The following quote from Bergmeir et al.’s article nicely sums up the aim of this package:

“When purely (non-linear, nonparametric) autoregressive methods are applied to forecasting problems, as is often the case (e.g., when using Machine Learning methods), the aforementioned problems of CV are largely irrelevant, and CV can and should be used without modification, as in the independent case.”

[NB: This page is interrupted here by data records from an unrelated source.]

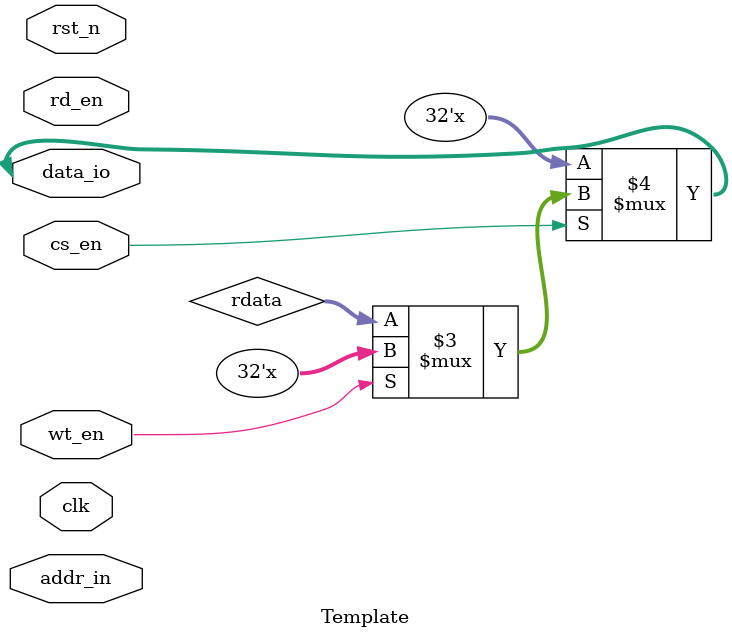
<source format=v>
module Template
(
    input   wire            clk,
    input   wire            rst_n,

    inout   wire[31:0]      data_io,
    input   wire            cs_en,
    input   wire            wt_en,
    input   wire            rd_en,
    input   wire[3:0]       addr_in
    
    /*
    自定义接口
    */
);
    wire[31:0]  wdata;
    wire[31:0]  rdata;
    assign wdata = wt_en && cs_en ? data_io : 32'dz;
    assign data_io = cs_en ? (wt_en ? 32'dz : rdata) : 32'dz;
    assign addr = cs_en ? addr_in : 4'b1111;

//    wire wrx = cs_en ? wt_en : 1'b0;
    
    /*
    自定义行为
    */
    
endmodule
</source>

In contrast to the recursive or iterated method for producing multi-step-ahead forecasts used in traditional forecasting methods like ARIMA, direct forecasting involves creating a series of distinct horizon-specific models. Though several hybrid methods exist for producing multi-step forecasts, the simple direct forecasting method with used in `forecastML`

lets us avoid the exponentially more difficult problem of having to “predict the predictors” for forecast horizons beyond 1-step-ahead.

Below are some resources for learning more about multi-step forecasting strategies:

- A review and comparison of strategies for multi-step-ahead time series forecasting based on the NN5 forecasting competition
- A comparison of direct and iterated multistep AR methods for forecasting macroeconomic time series

The **animation below** shows how historical data is used to create a 1-to-12-step-ahead forecast for a 12-step-horizon forecast model using lagged predictors or features. Though feature lags greater than 12 steps can be used to make use of additional historical predictive information, a 12-step-horizon direct forecast model requires feature lags >= 12. This animation is roughly equivalent to how a 12-period seasonal ARIMA(0, 0, 0)(1, 0, 0) model uses historical data to produce forecasts.

The forecasting approach used in `forecastML`

involves the following steps:

Build a series of horizon-specific short-, medium-, and long-term forecast models.

Assess model generalization peformance across a variety of heldout datasets through time.

Select those models that consistently performed the best at each forecast horizon and combine them to produce a single ensemble forecast.

Below is a plot of 5 forecast models used to produce a single 12-step-ahead forecast where each color represents a distinct horizon-specific ML model. From left to right these models are:

**1**: A feed-forward neural network (purple); **2**: An ensemble of ML models; **3**: A boosted tree model; **4**: A LASSO regression model; **5**: A LASSO regression model (yellow).